TASK INPUT
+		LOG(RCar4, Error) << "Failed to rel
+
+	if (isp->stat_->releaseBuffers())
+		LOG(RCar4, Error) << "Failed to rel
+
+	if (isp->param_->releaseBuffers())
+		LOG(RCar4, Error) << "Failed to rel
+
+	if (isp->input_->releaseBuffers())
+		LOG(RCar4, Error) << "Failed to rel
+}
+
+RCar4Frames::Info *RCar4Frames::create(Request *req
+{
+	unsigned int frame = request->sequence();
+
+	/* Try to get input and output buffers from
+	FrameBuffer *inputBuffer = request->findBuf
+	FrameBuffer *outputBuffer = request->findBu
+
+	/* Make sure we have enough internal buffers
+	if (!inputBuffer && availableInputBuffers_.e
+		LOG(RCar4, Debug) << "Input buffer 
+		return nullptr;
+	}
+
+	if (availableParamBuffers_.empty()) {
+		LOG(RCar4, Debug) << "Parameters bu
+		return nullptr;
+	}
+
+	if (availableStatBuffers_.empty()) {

YOUR OBJECTIVE
Scan the records for the string "empty" and report each line where it occurs.

EXERCISE SOLUTION
+	if (availableParamBuffers_.empty()) {
+	if (availableStatBuffers_.empty()) {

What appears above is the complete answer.